Again, to leave the flutter.jar dependency encapsulated in the PageTransformerLib we implement the serialization in PageTransformerView.setItems() .

setItems(items: List<IntroItem>) {
val jsonList = items.map {
mapOf(
"title" to introItem.title,
"category" to introItem.category,
"imageUrl" to introItem.imageUrl
)
}

mItemChannel.send(jsonList);
}

We are using a Map<String, Any> here as the Flutter build-in JSON serializing does not support custom objects by default.

On the Flutter side we have to listen for those item messages and update the Flutter App State with the received items.

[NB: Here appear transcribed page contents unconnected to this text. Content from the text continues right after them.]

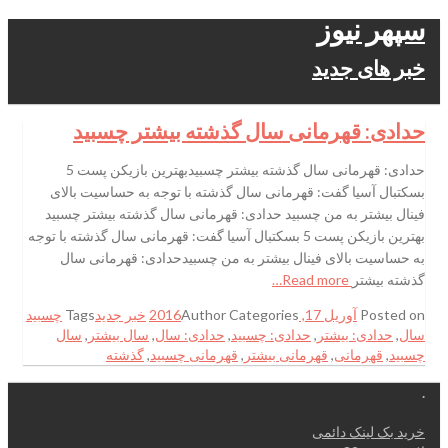
سپهر نیوز
خبر های جدید
حدادی: قهرمانی سال گذشته بیشتر چسبید
حدادی: قهرمانی سال گذشته بیشتر چسبیدبهترین بازیکن پست 5
بسکتبال آسیا گفت: قهرمانی سال گذشته با توجه به حساسیت بالای
فینال بیشتر به من چسبید حدادی: قهرمانی سال گذشته بیشتر چسبید
بهترین بازیکن پست 5 بسکتبال آسیا گفت: قهرمانی سال گذشته با توجه
به حساسیت بالای فینال بیشتر به من چسبیدحدادی: قهرمانی سال
گذشته بیشتر
Read more…
Posted on
آوریل 17, 2016
Categories
Author
خبر جدید
Tags
چسبید
سال
,
حدادی: بیشتر
,
حدادی: چسبید
,
حدادی: سال
,
سال بیشتر
,
سال
چسبید
,
قهرمانی
,
قهرمانی بیشتر
,
قهرمانی چسبید
,
گذشته
.
خرید بک لینک دائمی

_channel.setMessageHandler((items) async {
var introItems = new List<IntroItem>();
for (var value in items) {
introItems.add(
new IntroItem(
title: value["title"],
category: value["category"],
imageUrl: value["imageUrl"])
);
}

setState(() {
items = introItems;
});
});

And we are already done with providing an option to update the items from the native Android App at the Flutter Widget.

Tl;Dr

Possible:

  • a whole Feature written in Flutter as new Activity
  • Including a Single Flutter Widget or Subfeature in Flutter as a View in an native Android App

Drawbacks:

  • Testing on Emulator is wonky up-to impossible without adjusting flutter.gradle or explicitly using debug mode
  • The Flutter Project configuration has to be manually setup/adjusted to compile to a Library instead of an App (will get fixed soon)
  • Communication Android <-> Flutter requires quite some code and ceremony
  • Starting the Flutter Runtime takes some time which you should hide from the user

Conclusion:
It is a nice option to write a new feature in Flutter and than embed it into the existing App. Especially the UI features like Animations and Material Design support are amazing. But be aware that you have only two options:

  • Decouple the new Feature from the Rest of the App so that it might run as a standalone App
  • Invest quite some time and coding effort to establish a connection between the Android and Flutter App part.

So every use case have to be evaluated if it is really worth the time and effort. With including Flutter you also got one more tooling you have to maintain and keep up-to-date. This should also be in mind that this will increase the App complexity and maintenance costs.